### WHAT IS ASKED
In the passage about the Marvel films, in which city is the marketplace whose occupants Wanda Maximoff tries to save?

And that’s just in the 13 films of the Marvel Cinematic Universe. Going by the population of the world in our universe, that accounts for at least 14.161 billion lives, rescued from subjugation or annihilation by less than a dozen people in skintight spandex. Their fortitude and derring-do lead them into battle; and, when the dust settles, millions who should have died still live.
But not everybody.
No Better than the Bad Guys?
The opening shots of the conflict are fired by Bucky Barnes, in 1991. Out of control of his own mind, he’s driven to do a terrible thing he doesn’t want to. His desires are weakened by this programming. And when he’s activated, his sin comes out.
In the modern day, the conflict is reborn when Wanda Maximoff (the Scarlet Witch) tries to save the occupants of a marketplace in Lagos by telekinetically lifting it above the street, only reaching a few stories before she loses control of the explosion. This destroys a large chunk of the building, killing the Wakandans inside. In trying to save thousands, she kills dozens – and the guilt nearly puts her off of being a superhero forever.
For both Tony and Wanda, sin has “splattered.”
For Tony, Wanda, and Bucky, sin has “splattered;” in Wanda’s case, it’s the villain’s sin splattering onto her. Both Wanda and Tony have tried to save some people, and succeeded at the cost of other people.
But although many lives have been saved and many people have forgiven them, it doesn’t change the fact that innocent people are still dead at their hands. Forgiveness and salvation doesn’t remove the consequences. Sin still splatters.

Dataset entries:
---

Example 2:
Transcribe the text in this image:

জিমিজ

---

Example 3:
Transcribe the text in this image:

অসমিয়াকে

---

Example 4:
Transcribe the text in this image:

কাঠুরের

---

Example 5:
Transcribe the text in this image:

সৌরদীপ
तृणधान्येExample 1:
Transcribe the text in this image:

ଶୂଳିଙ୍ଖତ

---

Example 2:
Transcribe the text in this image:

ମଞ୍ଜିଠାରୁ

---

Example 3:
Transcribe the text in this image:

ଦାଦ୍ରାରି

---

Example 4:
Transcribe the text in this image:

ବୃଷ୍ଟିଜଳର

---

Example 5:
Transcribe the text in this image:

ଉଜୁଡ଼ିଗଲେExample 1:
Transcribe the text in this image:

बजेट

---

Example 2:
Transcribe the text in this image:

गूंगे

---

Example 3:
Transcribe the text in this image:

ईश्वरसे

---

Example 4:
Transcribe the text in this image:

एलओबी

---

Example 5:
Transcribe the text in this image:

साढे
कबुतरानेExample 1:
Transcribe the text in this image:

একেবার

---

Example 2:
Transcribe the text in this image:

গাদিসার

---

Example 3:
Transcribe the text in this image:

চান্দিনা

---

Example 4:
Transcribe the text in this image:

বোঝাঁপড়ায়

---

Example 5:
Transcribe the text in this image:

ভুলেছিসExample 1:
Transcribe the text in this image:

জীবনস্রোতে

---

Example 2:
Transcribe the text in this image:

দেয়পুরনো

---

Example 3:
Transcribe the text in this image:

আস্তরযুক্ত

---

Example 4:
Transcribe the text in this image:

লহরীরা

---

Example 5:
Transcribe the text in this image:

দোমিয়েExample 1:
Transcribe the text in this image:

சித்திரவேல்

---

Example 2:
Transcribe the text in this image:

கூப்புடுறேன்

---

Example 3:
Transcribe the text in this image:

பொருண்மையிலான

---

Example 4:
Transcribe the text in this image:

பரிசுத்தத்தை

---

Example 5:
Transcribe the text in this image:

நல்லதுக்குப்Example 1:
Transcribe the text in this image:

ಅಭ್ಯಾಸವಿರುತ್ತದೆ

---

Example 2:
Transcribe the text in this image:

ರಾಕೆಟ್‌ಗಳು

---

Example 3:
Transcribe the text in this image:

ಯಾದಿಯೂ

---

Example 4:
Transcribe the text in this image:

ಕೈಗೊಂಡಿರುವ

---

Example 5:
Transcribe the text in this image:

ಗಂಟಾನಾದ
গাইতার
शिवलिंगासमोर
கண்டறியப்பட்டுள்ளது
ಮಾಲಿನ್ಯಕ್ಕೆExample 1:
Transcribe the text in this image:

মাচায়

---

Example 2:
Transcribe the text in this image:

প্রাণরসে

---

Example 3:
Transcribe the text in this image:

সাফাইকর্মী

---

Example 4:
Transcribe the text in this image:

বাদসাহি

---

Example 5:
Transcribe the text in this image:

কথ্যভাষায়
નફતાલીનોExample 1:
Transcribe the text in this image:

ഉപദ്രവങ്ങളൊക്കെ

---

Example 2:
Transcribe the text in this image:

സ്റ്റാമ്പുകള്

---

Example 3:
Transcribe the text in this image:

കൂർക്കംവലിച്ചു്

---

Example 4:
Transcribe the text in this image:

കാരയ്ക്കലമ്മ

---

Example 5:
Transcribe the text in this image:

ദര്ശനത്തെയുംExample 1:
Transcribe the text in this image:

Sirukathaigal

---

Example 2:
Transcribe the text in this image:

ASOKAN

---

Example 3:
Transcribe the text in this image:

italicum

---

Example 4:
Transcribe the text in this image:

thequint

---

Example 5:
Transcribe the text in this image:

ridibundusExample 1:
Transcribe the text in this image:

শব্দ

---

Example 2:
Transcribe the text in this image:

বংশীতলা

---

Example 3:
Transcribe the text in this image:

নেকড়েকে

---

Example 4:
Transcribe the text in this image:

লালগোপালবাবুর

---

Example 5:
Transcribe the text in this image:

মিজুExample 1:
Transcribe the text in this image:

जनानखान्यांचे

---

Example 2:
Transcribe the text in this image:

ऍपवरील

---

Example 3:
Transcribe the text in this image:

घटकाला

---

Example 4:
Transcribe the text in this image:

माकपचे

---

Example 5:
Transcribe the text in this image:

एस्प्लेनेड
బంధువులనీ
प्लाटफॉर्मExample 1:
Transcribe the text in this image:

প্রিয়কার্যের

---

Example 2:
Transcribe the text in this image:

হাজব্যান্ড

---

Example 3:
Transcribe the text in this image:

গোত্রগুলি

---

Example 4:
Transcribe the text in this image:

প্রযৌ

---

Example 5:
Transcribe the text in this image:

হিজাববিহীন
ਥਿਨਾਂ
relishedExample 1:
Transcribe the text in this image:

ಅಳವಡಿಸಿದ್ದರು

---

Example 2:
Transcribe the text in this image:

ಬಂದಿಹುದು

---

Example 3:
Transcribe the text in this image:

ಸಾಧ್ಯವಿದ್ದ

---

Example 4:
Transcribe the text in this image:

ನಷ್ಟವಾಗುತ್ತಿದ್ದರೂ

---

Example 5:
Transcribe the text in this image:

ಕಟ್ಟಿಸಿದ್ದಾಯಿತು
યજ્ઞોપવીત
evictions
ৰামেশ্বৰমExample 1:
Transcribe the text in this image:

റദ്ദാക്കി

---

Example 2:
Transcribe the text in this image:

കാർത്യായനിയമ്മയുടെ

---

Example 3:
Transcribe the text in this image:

### THE COMPLETED TASK
Lagos